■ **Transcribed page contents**
▬▬▬

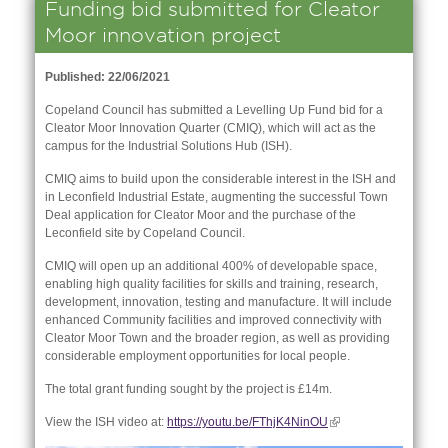
Funding bid submitted for Cleator
Moor innovation project
Published: 22/06/2021
Copeland Council has submitted a Levelling Up Fund bid for a
Cleator Moor Innovation Quarter (CMIQ), which will act as the
campus for the Industrial Solutions Hub (ISH).
CMIQ aims to build upon the considerable interest in the ISH and
in Leconfield Industrial Estate, augmenting the successful Town
Deal application for Cleator Moor and the purchase of the
Leconfield site by Copeland Council.
CMIQ will open up an additional 400% of developable space,
enabling high quality facilities for skills and training, research,
development, innovation, testing and manufacture. It will include
nk is
enhanced Community facilities and improved connectivity with
ernal)
Cleator Moor Town and the broader region, as well as providing
considerable employment opportunities for local people.
nk is
The total grant funding sought by the project is £14m.
ternal)
View the ISH video at:
https://youtu.be/FThjK4NinOU
(link is
external)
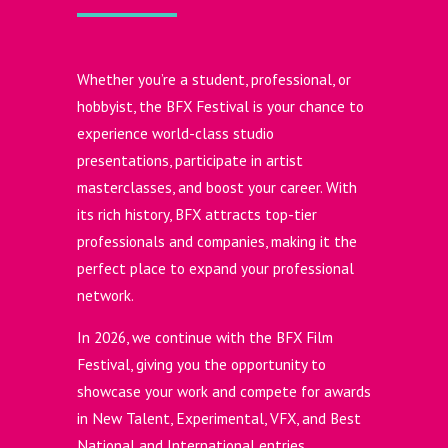
Whether you’re a student, professional, or
hobbyist, the BFX Festival is your chance to
experience world-class studio
presentations, participate in artist
masterclasses, and boost your career. With
its rich history, BFX attracts top-tier
professionals and companies, making it the
perfect place to expand your professional
network.
In 2026, we continue with the BFX Film
Festival, giving you the opportunity to
showcase your work and compete for awards
in New Talent, Experimental, VFX, and Best
National and International entries.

▬▬▬

■ **TO DO**
Reproduce every row with "£14m" swapped for "£14 million" and no other change, omitting the pictures.

■ **SOLUTION BELOW**
Funding bid submitted for Cleator
Moor innovation project
Published: 22/06/2021
Copeland Council has submitted a Levelling Up Fund bid for a
Cleator Moor Innovation Quarter (CMIQ), which will act as the
campus for the Industrial Solutions Hub (ISH).
CMIQ aims to build upon the considerable interest in the ISH and
in Leconfield Industrial Estate, augmenting the successful Town
Deal application for Cleator Moor and the purchase of the
Leconfield site by Copeland Council.
CMIQ will open up an additional 400% of developable space,
enabling high quality facilities for skills and training, research,
development, innovation, testing and manufacture. It will include
nk is
enhanced Community facilities and improved connectivity with
ernal)
Cleator Moor Town and the broader region, as well as providing
considerable employment opportunities for local people.
nk is
The total grant funding sought by the project is £14 million.
ternal)
View the ISH video at:
https://youtu.be/FThjK4NinOU
(link is
external)
Whether you’re a student, professional, or
hobbyist, the BFX Festival is your chance to
experience world-class studio
presentations, participate in artist
masterclasses, and boost your career. With
its rich history, BFX attracts top-tier
professionals and companies, making it the
perfect place to expand your professional
network.
In 2026, we continue with the BFX Film
Festival, giving you the opportunity to
showcase your work and compete for awards
in New Talent, Experimental, VFX, and Best
National and International entries.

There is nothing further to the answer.